▸ **SELECTED PASSAGE**:

• • • •

How to really shop for clothes

Close up of jeans

Being not particularly tall and being slightly overweight, buying trousers is just one of the many first world problems an amazing regular Joe like me faces. Nothing seems to go to plan. The waist is right, but the legs are too long; the legs are right, but the waist is too tight… it’s a clothes shopping hell I go through every year.

Forget about Glamour, Elle, Men’s Health, FHM and any other publications you’re getting your fashion advice from. Big ole me is here now to tell you a few things I’ve learned in life (the hard way!) about how to to really shop for clothes that are in style and in your size. Aren’t you glad you came.

Think about clothes as early as Christmas i.e. start dieting!

Unbuckle your belt, let your belly burst out from under your smart new Armani shirt, and release a satisfying belch after the last morsel of turkey on Christmas Day – then start planning how you want to dress next summer! You have plenty of time to ponder it while you wash the Everest of dishes Christmas dinner generates!

The shops start to get their summer stock in around April or May, so get in shape to buy the sizes you want. Seize on the ‘new year, new me’ drivel and slim down bit by bit so you’re in the right shape when the summer collections arrive in the shops.

Since I’m bit of a trifle fiend I’d be a dirty rotten stinking hypocrite if I said skip the trifle. I’ve never been big on Christmas pudding, though, so I’m suggesting you pass on that instead haha.

If you were, however, to bite into a coin hidden in the pudding or the rum sauce, you could chip a tooth, and that would keep you away from those naughty-but-nice treats.

Pretend the last couple of sentences didn’t happen and go with the Christmas pudding (and put any coins you chip your teeth on towards the impending dental bill)!

Close up of a turkey being carved
Enjoy it while it lasts… tomorrow you’re having cereal for lunch!

Buy as soon as the summer collections hit the shops (and ignore the budget)

Maybe you have to budget, maybe it’s been an expensive month, and you think ‘I’ll just buy some next month’ or ‘I’ll wait till I get paid next month’. Or maybe you never managed to slim down in time for the arrival of the collection and are planning on spending the summer evenings in the gym the first few months first.

• • • •

▸ **EXTRACTED DATA**:
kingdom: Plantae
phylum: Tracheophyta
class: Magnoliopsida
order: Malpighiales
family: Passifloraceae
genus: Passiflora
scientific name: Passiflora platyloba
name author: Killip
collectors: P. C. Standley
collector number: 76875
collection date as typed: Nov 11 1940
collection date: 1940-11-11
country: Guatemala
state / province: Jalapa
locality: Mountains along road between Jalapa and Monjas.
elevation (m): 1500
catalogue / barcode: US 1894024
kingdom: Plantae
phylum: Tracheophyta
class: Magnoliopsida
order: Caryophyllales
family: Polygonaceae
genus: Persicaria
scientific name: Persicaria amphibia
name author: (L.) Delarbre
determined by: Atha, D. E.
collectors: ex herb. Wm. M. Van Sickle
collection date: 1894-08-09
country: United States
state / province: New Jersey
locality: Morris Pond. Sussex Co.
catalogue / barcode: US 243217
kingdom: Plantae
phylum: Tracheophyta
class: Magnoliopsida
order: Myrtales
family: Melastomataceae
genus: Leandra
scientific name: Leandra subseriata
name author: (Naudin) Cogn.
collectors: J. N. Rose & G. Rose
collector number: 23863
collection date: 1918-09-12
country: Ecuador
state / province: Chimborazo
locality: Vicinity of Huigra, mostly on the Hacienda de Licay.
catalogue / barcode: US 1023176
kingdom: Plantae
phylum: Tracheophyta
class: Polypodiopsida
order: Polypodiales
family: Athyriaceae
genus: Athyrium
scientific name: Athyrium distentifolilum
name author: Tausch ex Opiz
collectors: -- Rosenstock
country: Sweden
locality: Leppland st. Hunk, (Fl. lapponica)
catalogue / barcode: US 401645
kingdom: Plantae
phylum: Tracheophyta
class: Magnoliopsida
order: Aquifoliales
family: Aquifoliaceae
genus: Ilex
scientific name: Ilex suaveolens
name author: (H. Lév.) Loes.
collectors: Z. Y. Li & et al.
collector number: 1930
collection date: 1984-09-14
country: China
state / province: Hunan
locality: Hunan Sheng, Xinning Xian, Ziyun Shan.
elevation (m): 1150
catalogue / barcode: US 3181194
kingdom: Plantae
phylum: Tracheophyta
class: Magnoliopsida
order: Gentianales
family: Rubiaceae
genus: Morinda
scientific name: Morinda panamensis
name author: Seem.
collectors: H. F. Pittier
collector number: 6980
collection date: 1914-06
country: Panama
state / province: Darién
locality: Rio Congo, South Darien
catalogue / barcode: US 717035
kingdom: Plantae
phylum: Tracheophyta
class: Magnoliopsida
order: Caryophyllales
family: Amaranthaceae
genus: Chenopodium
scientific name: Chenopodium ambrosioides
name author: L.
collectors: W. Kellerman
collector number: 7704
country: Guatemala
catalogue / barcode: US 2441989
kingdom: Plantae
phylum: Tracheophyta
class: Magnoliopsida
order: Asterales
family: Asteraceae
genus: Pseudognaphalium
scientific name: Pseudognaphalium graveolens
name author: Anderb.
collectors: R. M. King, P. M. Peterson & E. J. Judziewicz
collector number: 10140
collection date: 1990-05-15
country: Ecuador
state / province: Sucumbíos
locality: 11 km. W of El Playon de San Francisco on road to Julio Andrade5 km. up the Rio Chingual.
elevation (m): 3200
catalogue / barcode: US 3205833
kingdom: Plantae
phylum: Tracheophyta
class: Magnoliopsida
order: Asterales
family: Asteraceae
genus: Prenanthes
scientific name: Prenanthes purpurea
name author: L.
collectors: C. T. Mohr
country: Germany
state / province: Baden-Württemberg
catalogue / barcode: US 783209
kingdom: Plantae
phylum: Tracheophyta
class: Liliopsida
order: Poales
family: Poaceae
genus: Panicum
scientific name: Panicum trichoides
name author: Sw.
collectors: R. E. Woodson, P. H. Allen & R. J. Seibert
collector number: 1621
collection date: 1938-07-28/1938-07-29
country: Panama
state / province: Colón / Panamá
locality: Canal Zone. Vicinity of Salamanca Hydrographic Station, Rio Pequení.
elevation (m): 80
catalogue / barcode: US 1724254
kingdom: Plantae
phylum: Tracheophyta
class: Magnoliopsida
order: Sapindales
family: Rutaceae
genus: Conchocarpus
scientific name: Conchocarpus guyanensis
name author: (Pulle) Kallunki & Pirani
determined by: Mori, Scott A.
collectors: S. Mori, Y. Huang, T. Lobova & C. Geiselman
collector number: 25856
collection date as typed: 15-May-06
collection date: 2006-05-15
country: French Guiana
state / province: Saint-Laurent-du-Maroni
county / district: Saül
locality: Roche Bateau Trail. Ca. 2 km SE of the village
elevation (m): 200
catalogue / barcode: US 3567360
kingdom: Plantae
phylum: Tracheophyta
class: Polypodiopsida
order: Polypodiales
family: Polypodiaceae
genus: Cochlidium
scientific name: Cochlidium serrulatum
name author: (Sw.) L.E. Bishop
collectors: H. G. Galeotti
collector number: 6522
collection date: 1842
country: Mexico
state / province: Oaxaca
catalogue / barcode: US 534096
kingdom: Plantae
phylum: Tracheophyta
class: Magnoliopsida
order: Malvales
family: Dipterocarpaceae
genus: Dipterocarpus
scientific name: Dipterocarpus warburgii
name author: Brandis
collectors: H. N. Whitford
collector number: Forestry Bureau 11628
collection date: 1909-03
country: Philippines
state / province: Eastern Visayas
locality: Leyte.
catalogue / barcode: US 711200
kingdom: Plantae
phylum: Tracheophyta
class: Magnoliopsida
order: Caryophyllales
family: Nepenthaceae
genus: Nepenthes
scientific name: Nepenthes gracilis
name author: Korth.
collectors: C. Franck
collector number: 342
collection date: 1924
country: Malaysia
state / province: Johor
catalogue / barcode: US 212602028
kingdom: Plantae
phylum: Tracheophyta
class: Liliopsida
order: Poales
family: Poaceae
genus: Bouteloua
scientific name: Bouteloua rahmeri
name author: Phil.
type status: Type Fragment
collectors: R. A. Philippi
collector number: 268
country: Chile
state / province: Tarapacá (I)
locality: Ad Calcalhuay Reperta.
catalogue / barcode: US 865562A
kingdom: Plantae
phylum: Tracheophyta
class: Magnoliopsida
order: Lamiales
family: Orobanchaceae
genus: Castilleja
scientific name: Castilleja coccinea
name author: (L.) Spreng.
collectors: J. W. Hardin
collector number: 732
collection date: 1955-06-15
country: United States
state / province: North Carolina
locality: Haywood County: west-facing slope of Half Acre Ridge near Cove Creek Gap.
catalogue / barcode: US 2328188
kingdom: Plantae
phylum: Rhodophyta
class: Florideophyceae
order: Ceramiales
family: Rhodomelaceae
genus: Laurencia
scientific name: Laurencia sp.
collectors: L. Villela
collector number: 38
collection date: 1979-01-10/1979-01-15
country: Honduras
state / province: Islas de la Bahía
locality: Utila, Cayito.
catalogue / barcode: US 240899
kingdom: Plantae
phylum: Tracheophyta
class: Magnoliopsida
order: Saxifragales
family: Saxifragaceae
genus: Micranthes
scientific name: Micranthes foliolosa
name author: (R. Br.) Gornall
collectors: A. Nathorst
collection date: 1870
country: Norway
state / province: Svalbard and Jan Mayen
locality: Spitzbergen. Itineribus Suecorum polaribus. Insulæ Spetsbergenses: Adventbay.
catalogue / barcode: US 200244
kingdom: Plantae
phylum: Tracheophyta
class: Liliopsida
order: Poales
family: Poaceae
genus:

• • • •

▸ **WRITTEN EXERCISE**:
Decide whether each statement agrees with the clothes-shopping piece. Answer yes or no for each, and quote the words of the piece that settle it.
1. The writer recommends skipping the trifle.
2. Shops begin receiving their summer stock around April or May.
3. The writer has trouble buying trousers every year.

▸ **SOLVED PROBLEM**:
1. No: "I’d be a dirty rotten stinking hypocrite if I said skip the trifle."
2. Yes: "The shops start to get their summer stock in around April or May"
3. Yes: "it’s a clothes shopping hell I go through every year."